Тогда я впервые оценил чудесную силу лекарства, даже самого простого, вроде липового чая и аспирина. Потому что, проснувшись через несколько часов, и в самом деле ощутил себя здоровым, только был весь в поту.
Да еще чувствовал легкую неловкость: вполне мог полежать и в Иванке, попросить там у кого-нибудь такую же чудесную таблетку и домой не нужно было нестись, устраивать тут представление.
Через полуоткрытую дверь время от времени кто-то заглядывал — это вернулись из школы мои младшие братья и сестры, им, конечно, было интересно. Черт, а я не догадался гостинцев привезти! Но они небось и не ждут ничего, не приучены к подаркам, просто хочется поглядеть на меня и что-нибудь этакое вытворить.
Маме даже прикрикнуть пришлось:
— Ну, чего таращитесь! Сказано вам, нельзя в комнату входить.
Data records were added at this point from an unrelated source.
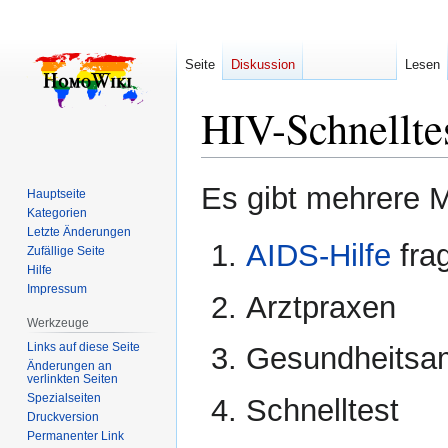
Seite
Diskussion
Lesen
HIV-Schnellte
Zur
Zur
Es gibt mehrere 
Hauptseite
Navigation
Suche
Kategorien
springen
springen
Letzte Änderungen
AIDS-Hilfe
frag
Zufällige Seite
Hilfe
Impressum
Arztpraxen
Werkzeuge
Links auf diese Seite
Gesundheitsa
Änderungen an
verlinkten Seiten
Spezialseiten
Schnelltest
Druckversion
Permanenter Link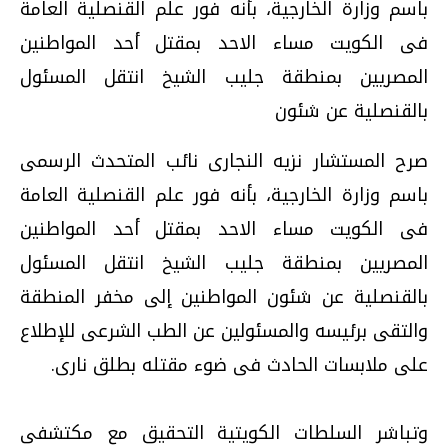
باسم وزارة الخارجية، بأنه فور علم القنصلية العامة
فى الكويت مساء الاحد بمقتل أحد
المواطنين
المصريين بمنطقة جليب الشيخ انتقل المسئول
بالقنصلية عن شئون
صرح المستشار نزيه النجارى نائب المتحدث الرسمى
باسم وزارة الخارجية، بأنه فور علم القنصلية العامة
فى الكويت مساء الاحد بمقتل أحد
المواطنين
المصريين بمنطقة جليب الشيخ انتقل المسئول
بالقنصلية عن شئون المواطنين إلى مخفر المنطقة
والتقى برئيسه والمسئولين عن الطب الشرعى للإطلاع
على ملابسات الحادث فى ضوء مقتله بطلق نارى.
وتباشر السلطات الكويتية التحقيق مع مكتشفى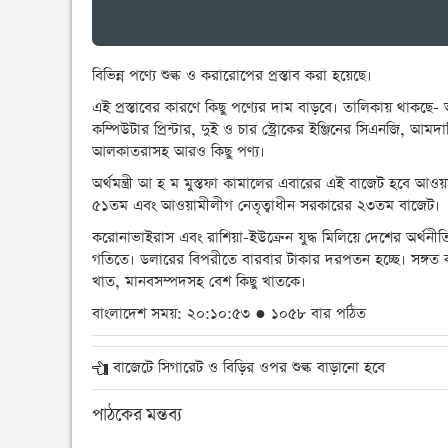
বিভিন্ন পণ্যে শুল্ক ও করারোপের প্রস্তাব করা হয়েছে।
এই প্রস্তাবের কারণে কিছু পণ্যের দাম বাড়বে। তালিকায় থাকছ
কম্পিউটার প্রিন্টার, দুই ও চার স্ট্রোকের ইঞ্জিনের সিএনজি, আ
আলকাতরাসহ আরও কিছু পণ্য।
অর্থমন্ত্রী আ হ ম মুস্তফা কামালের এবারের এই বাজেট হবে আও
৫১তম এবং আওয়ামীলীগ নেতৃত্বাধীন সরকারের ২৩তম বাজেট।
করোনাভাইরাস এবং রাশিয়া-ইউক্রেন যুদ্ধ মিলিয়ে দেশের অর্থনীত
গতিতে। ডলারের বিপরীতে বারবার টাকার দরপতন হচ্ছে। সঙ্গত কারণে
খাত, মানবসম্পদসহ বেশ কিছু খাতকে।
বাংলাদেশ সময়: ২০:১০:৫৩ ● ১০৫৮ বার পঠিত
বাজেটে সিগারেট ও বিড়ির ওপর শুল্ক বাড়ানো হবে
পাঠকের মন্তব্য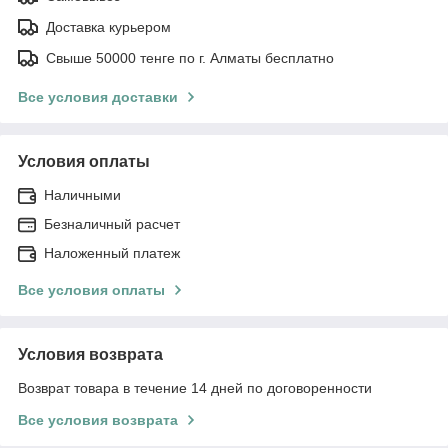
Доставка курьером
Свыше 50000 тенге по г. Алматы бесплатно
Все условия доставки
Условия оплаты
Наличными
Безналичный расчет
Наложенный платеж
Все условия оплаты
Условия возврата
Возврат товара в течение 14 дней по договоренности
Все условия возврата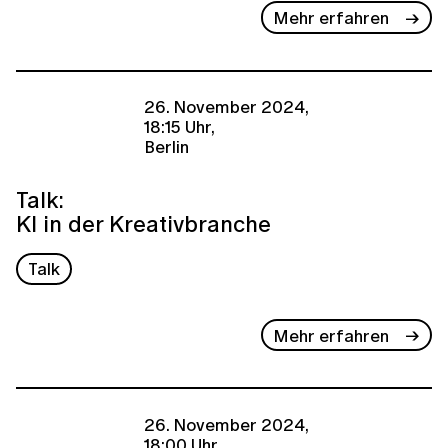
Mehr erfahren
26. November 2024,
18:15 Uhr,
Berlin
Talk:
KI in der Kreativbranche
Talk
Mehr erfahren
26. November 2024,
18:00 Uhr,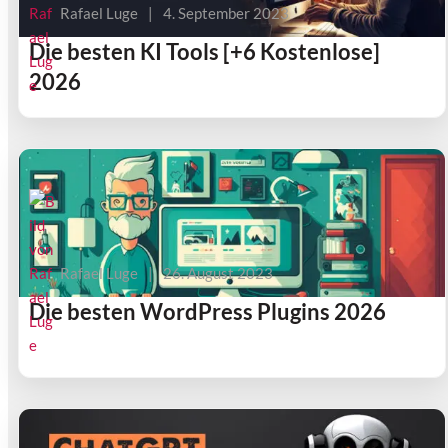
Rafael Luge
|
4. September 2023
Die besten KI Tools [+6 Kostenlose]
2026
Rafael Luge
|
26. August 2023
Die besten WordPress Plugins 2026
— Мы только посмотреть. У него глаза были открыты, а сейчас он опять их быстро закрыл.
— Может, и в самом деле проснулся,— услышал я голос самой старшей, уже замужней сестры.— Пойду посмотрю.
И тут же вошла в комнату. Увидала меня и сказала повеселевшим голосом:
— Да он уже проснулся, Куличок наш! Слава богу, смеется, значит, проголодался, есть хочет, а ну, быстро ставьте разогревать суп!
Гляди, как раскомандовалась! А сестра смеется, треплет меня добродушно по щекам, вот все и обошлось, честное слово, будь она чуть постарше, пожалуй, можно было ее принять не за сестру, а за маму.
Вошла и мама, а за ней все семейство набилось. Столько их тут, что большая кровать кажется маленькой, шум-гам. Загалдели, наперебой меня старым прозвищем называют, а я уже и забыл, что когда-то давно, наверное, еще до монастыря, прозвали меня дома Куликом.
Отец смотрит на нас с порога. И хотя когда-то в Иванке мне казалось, что родители про меня забыли, потому что некогда им своих детей пересчитывать, в тот раз я заметил, что отец на нас так посматривает, будто пересчитывает, все ли на месте.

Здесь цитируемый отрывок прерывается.